## What this task involves
Within the records below, repeat each line exactly but keep every picture out of the copy.

(Dataset excerpts)
---+---
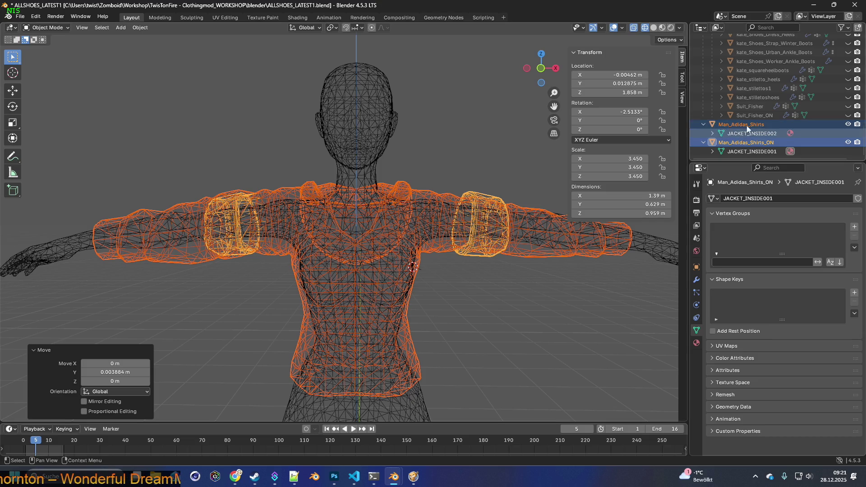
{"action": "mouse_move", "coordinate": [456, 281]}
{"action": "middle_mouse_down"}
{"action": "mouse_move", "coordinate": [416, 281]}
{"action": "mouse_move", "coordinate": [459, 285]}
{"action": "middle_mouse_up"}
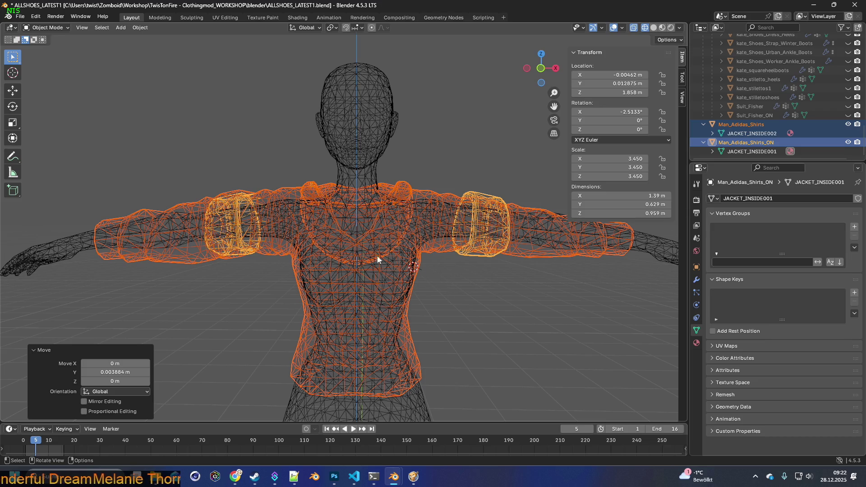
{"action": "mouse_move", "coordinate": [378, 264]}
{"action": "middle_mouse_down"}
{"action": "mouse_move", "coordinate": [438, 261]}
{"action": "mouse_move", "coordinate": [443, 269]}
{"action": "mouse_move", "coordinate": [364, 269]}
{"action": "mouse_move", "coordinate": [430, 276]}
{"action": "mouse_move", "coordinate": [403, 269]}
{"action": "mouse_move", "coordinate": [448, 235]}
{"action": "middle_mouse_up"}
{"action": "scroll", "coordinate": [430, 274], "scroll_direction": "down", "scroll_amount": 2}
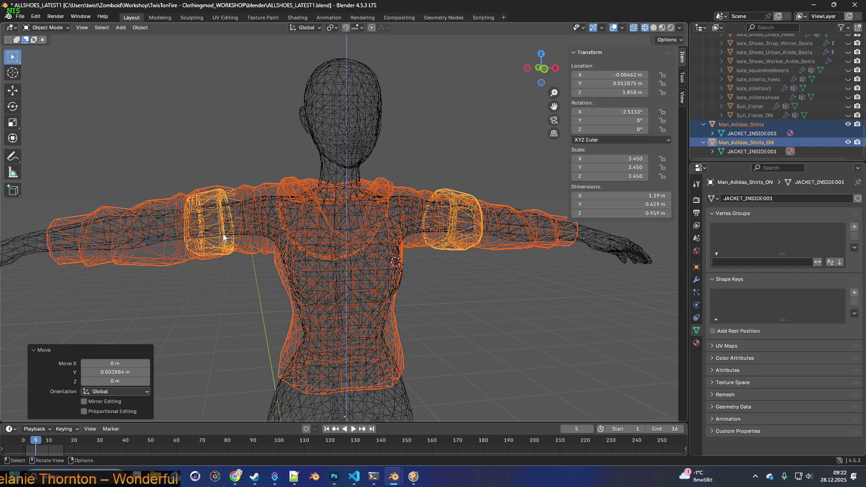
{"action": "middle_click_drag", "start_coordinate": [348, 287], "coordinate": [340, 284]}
---+---
## Answer to the exercise
{"action": "mouse_move", "coordinate": [456, 281]}
{"action": "middle_mouse_down"}
{"action": "mouse_move", "coordinate": [416, 281]}
{"action": "mouse_move", "coordinate": [459, 285]}
{"action": "middle_mouse_up"}
{"action": "mouse_move", "coordinate": [378, 264]}
{"action": "middle_mouse_down"}
{"action": "mouse_move", "coordinate": [438, 261]}
{"action": "mouse_move", "coordinate": [443, 269]}
{"action": "mouse_move", "coordinate": [364, 269]}
{"action": "mouse_move", "coordinate": [430, 276]}
{"action": "mouse_move", "coordinate": [403, 269]}
{"action": "mouse_move", "coordinate": [448, 235]}
{"action": "middle_mouse_up"}
{"action": "scroll", "coordinate": [430, 274], "scroll_direction": "down", "scroll_amount": 2}
{"action": "middle_click_drag", "start_coordinate": [348, 287], "coordinate": [340, 284]}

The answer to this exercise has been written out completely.